The merger boom is about to get ugly, according to one of Wall Street’s top dealmakers.

“I do think you are going to see an increase in unsolicited, hostile activity,” Kurt Simon, global chairman of mergers and acquisitions at JPMorgan Chase & Co., said at a conference Thursday. 

PPG Industries Inc.’s unwanted overtures to Akzo Nobel NV, as well as Kraft Heinz Co.’s rebuffed attempt to buy Unilever, underscore how companies are attempting to push ahead with deals in the face of opposition, whether it’s political pushback or shareholder resistance.

It’s proof that the takeover frenzy of the last two years is still going strong, despite factors that would seem to damp activity, Simon said at Tulane University’s Corporate Law Institute Conference in New Orleans.

Companies are pushing ahead with consolidation despite political gridlock in Washington and policy changes in China that make it harder for corporations there to buy overseas.

One thing in particular bodes well for dealmaking, Simon said. U.S. regulators -- whose pushback helped kill a “dramatic” $800 billion worth of deals last year -- are likely to be more welcoming of big transactions under the Trump administration.

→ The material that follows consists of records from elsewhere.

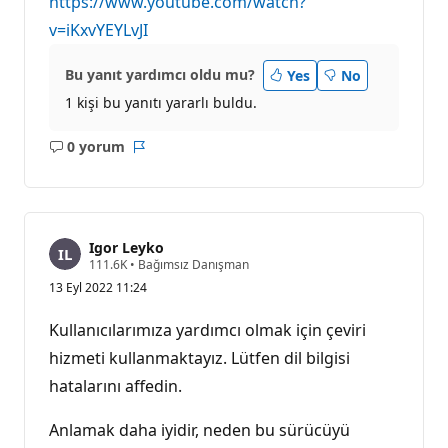
https://www.youtube.com/watch?
u
v=iKxvYEYLvJI
a
n
ı
Bu yanıt yardımcı oldu mu?
Yes
No
1 kişi bu yanıtı yararlı buldu.
0 yorum
Açıklama
Rapor
yok
Igor Leyko
S
111.6K
•
Bağımsız Danışman
a
13 Eyl 2022 11:24
y
g
ı
Kullanıcılarımıza yardımcı olmak için çeviri
n
l
hizmeti kullanmaktayız. Lütfen dil bilgisi
ı
hatalarını affedin.
k
p
u
Anlamak daha iyidir, neden bu sürücüyü
a
n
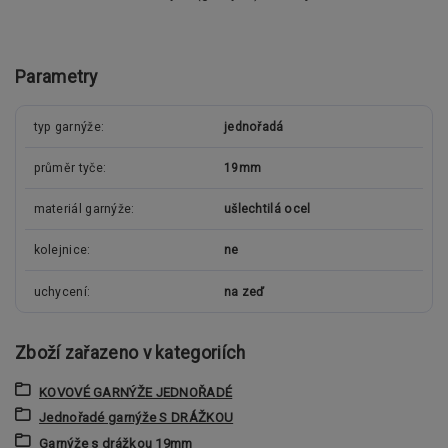
Parametry
typ garnýže
jednořadá
průměr tyče
19mm
materiál garnýže
ušlechtilá ocel
kolejnice
ne
uchycení
na zeď
Zboží zařazeno v kategoriích
KOVOVÉ GARNÝŽE JEDNOŘADÉ
Jednořadé garnýže S DRÁŽKOU
Garnýže s drážkou 19mm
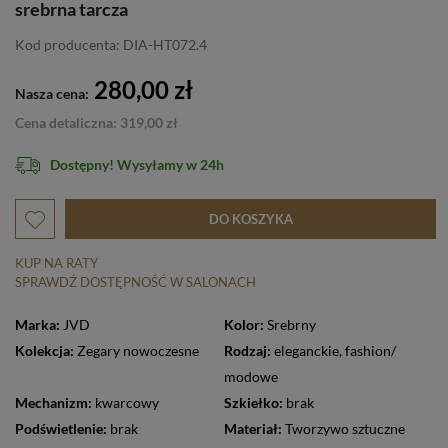
srebrna tarcza
Kod producenta: DIA-HT072.4
280,00 zł
Nasza cena:
Cena detaliczna: 319,00 zł
Dostępny! Wysyłamy w 24h
DO KOSZYKA
KUP NA RATY
SPRAWDŹ DOSTĘPNOŚĆ W SALONACH
Marka:
JVD
Kolor:
Srebrny
Kolekcja:
Zegary nowoczesne
Rodzaj:
eleganckie
,
fashion/
modowe
Mechanizm:
kwarcowy
Szkiełko:
brak
Podświetlenie:
brak
Materiał:
Tworzywo sztuczne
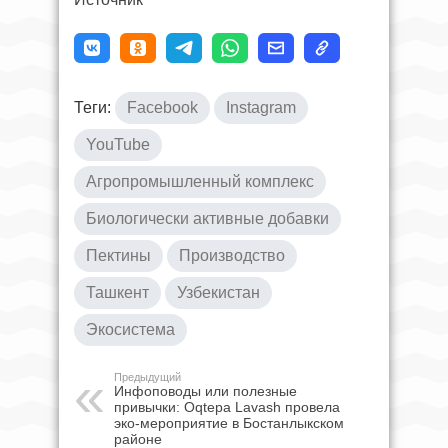
Теги:
Facebook
Instagram
YouTube
Агропромышленный комплекс
Биологически активные добавки
Пектины
Производство
Ташкент
Узбекистан
Экосистема
Предыдущий
Инфоповоды или полезные
привычки: Oqtepa Lavash провела
эко-мероприятие в Бостанлыкском
районе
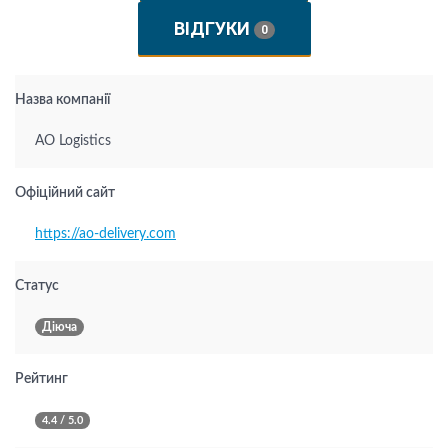
ВІДГУКИ
0
Назва компанії
AO Logistics
Офіційний сайт
https://ao-delivery.com
Статус
Діюча
Рейтинг
4.4 / 5.0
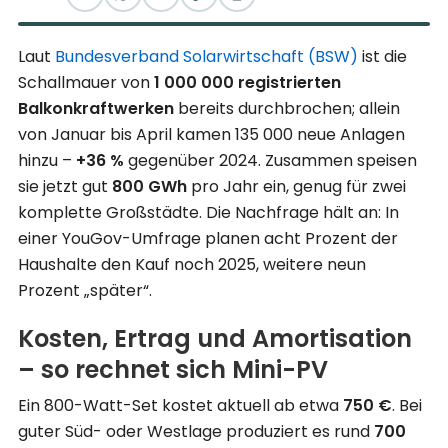
Laut
Bundesverband Solarwirtschaft (BSW)
ist die
Schallmauer von
1 000 000 registrierten
Balkonkraftwerken
bereits durchbrochen; allein
von Januar bis April kamen 135 000 neue Anlagen
hinzu –
+36 %
gegenüber 2024. Zusammen speisen
sie jetzt gut
800 GWh
pro Jahr ein, genug für zwei
komplette Großstädte. Die Nachfrage hält an: In
einer YouGov-Umfrage planen acht Prozent der
Haushalte den Kauf noch 2025, weitere neun
Prozent „später“.
Kosten, Ertrag und Amortisation
– so rechnet sich Mini-PV
Ein 800-Watt-Set kostet aktuell ab etwa
750 €
. Bei
guter Süd- oder Westlage produziert es rund
700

“We do think we will see a more benign regulatory environment,” he said.

More Stability

Deals worth a total of about $3.8 trillion were agreed on in 2016, according to data compiled by JPMorgan. While that was the third-best year on record, volumes still fell about 17 percent from 2015’s record $4.6 trillion in deals.

A sharp drop-off in megadeals, worth $10 billion or more, as well as a slow down in health-care transactions, depressed activity last year. Big deals were down about 40 percent from the year earlier, while health-care M&A fell about 50 percent from the levels seen during the takeover frenzy in that industry in 2015, Simon said.

Investment bankers, who bring in fees advising companies on dealmaking, tend to be optimistic by nature. Simon gave the room full of 600 lawyers, law students, publicists and reporters a slew of reasons to be bullish on deals in 2017.

Economists are forecasting modest growth in gross domestic product, a lower unemployment rate and rising interest rates. At the same time, volatility is low and debt is relatively cheap and available. While stock prices are at all-time highs, the market is not “overbought,” he said.

“One thing our industry craves is stability,” Simon said. “We couldn’t ask for a more stable environment.”